The Yellow Vests movement represents a spontaneous mass rebellion of workers and the lower strata of the middle class. It mobilises via social media and lacks organised local structures. Its leaders are not party functionaries - mostly not even long-standing political activists - but rather people who seem to have been pushed accidently to the forefront. Reflecting a widespread mistrust against established parties and trade unions, the movement rejects the presence of their banners at demonstrations (this is similar to phenomena like the libertarian sectors of the anti-globalisation movement in the early 2000 or the protest movement against the price increases for public transport in Brazil in 2013). On Réunion - a French colony in the Indian Ocean with a majority population of groups of African, Indian, Malagasy and Chinese descent, as well as a white minority - the protests have already been transformed into a semi-insurrection and the government has imposed a curfew.

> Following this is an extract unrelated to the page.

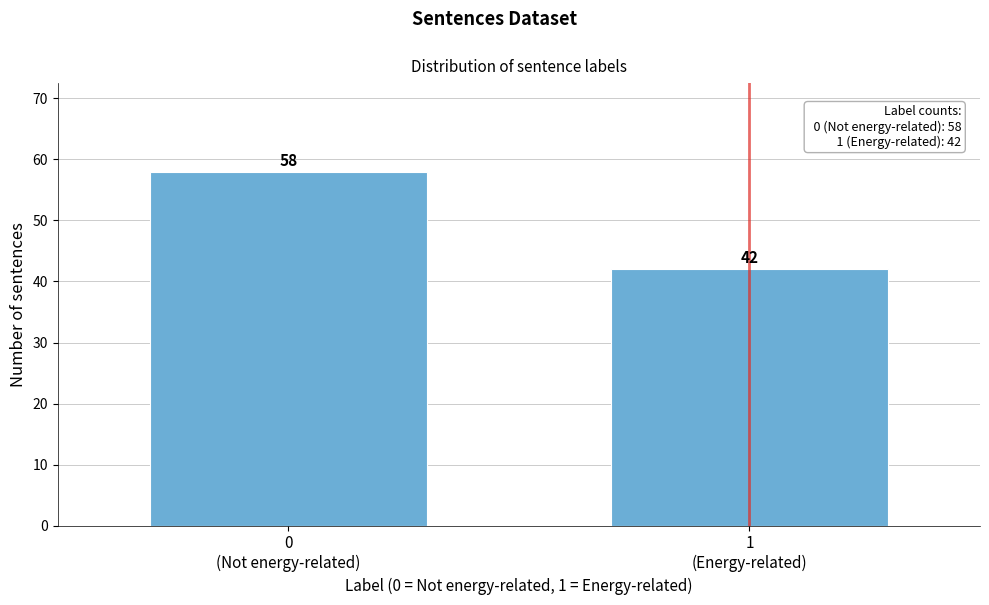

Reading left to right, list all the values displayed in this chart.

58	42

While this is clearly a popular movement dominated by workers and the lower middle class, its politically confused character, its lack of local and national democratic structures and its rejection of the participation of trade unions and leftwing parties give it a rather raw, petty-bourgeois, populist character. However, it is a petty-bourgeois, populist mass movement driven by opposition to the neoliberal austerity policy of the government (“Macron is a president of the rich” is a popular slogan) and with legitimate, progressive goals like opposition to higher diesel taxes or the resignation of Macron.

Shamefully, the reformist leaderships of the main trade unions, the CGT (close to the ‘Communist’ Party) and the CFDT (close to the ‘Socialist’ Party), have refused to support the movement or even its demands! However, many local CGT branches, as well as another important trade union federation, the FO, support the protests. Important leftwing parties like La France Insoumise, led by Jean-Luc Mélenchon (who received nearly 20% of the vote at the last presidential elections), and Lutte Ouvrière also support the movement.

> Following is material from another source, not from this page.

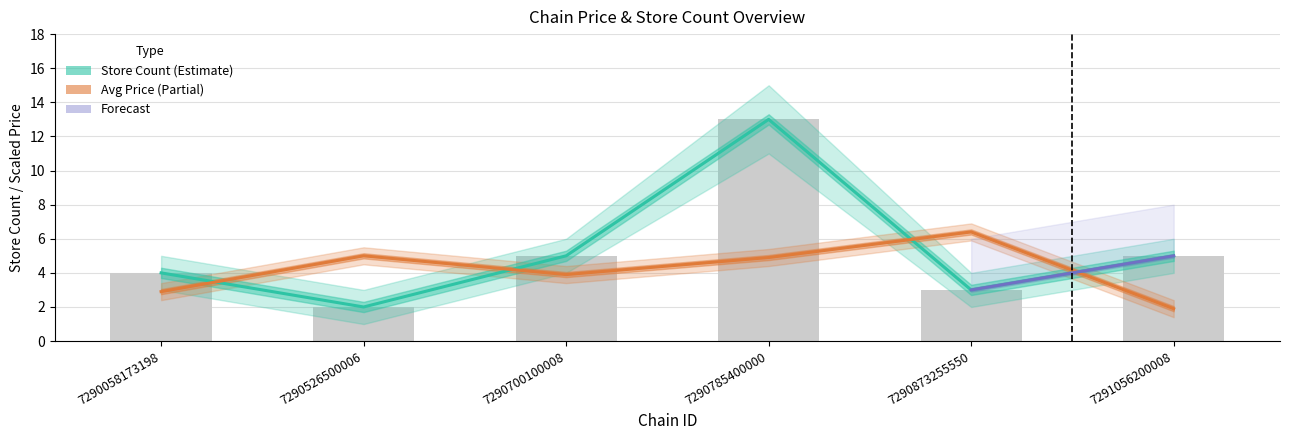

What is the highest value of the store_count series?

13.0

However, rightwing opposition parties, such as the conservative Les Républicains, together with racist parties like Le Pen’s Rassemblement National, as well as fascists, have tried to infiltrate and exploit the widely popular mass movement. Many activists of the movement are disgusted by the infiltration attempts of these reactionary forces and there have been a number of cases where people have attacked such racists and thrown them out. Nevertheless, these attempts are ongoing and they represent a big danger for the movement! It shows how important it is to build democratic local and national structures and to lift the ban on the open participation of trade unions and parties (that would make it more difficult for rightwingers to secretly infiltrate the movement).

The liberal pro-government media try to present the movement as consisting of a bunch of backward blockheads who are manipulated by ‘rightwing and leftwing extremists and hooligans’. Sectors of the academic left in Paris (as well as of the European ‘left’) share this sentiment. They denounce this popular movement as ‘reactionary’ and refuse to support it. Clearly, such academic ‘leftists’ are useless fools who treat the politically raw masses with contempt. They are no less criminal than the reformist CGT leadership. Instead of supporting the legitimate protest of the people against neoliberal austerity and fighting inside the raw and confused mass movement against rightwing forces, these reformist and centrist idiots prefer to arrogantly look down on the ordinary people and leave the field to reactionary forces!